[Stored data entries]
============================================================

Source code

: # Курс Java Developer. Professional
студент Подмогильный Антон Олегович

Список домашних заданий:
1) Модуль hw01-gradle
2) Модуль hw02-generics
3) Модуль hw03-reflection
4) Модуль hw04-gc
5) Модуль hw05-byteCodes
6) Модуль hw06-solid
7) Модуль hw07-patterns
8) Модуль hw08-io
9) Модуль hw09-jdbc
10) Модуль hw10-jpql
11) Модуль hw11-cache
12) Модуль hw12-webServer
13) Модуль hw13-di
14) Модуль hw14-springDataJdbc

============================================================

> Aim of the exercise:
Copy out each record from above, exactly.

> Written solution:
Source code

: # Курс Java Developer. Professional
студент Подмогильный Антон Олегович

Список домашних заданий:
1) Модуль hw01-gradle
2) Модуль hw02-generics
3) Модуль hw03-reflection
4) Модуль hw04-gc
5) Модуль hw05-byteCodes
6) Модуль hw06-solid
7) Модуль hw07-patterns
8) Модуль hw08-io
9) Модуль hw09-jdbc
10) Модуль hw10-jpql
11) Модуль hw11-cache
12) Модуль hw12-webServer
13) Модуль hw13-di
14) Модуль hw14-springDataJdbc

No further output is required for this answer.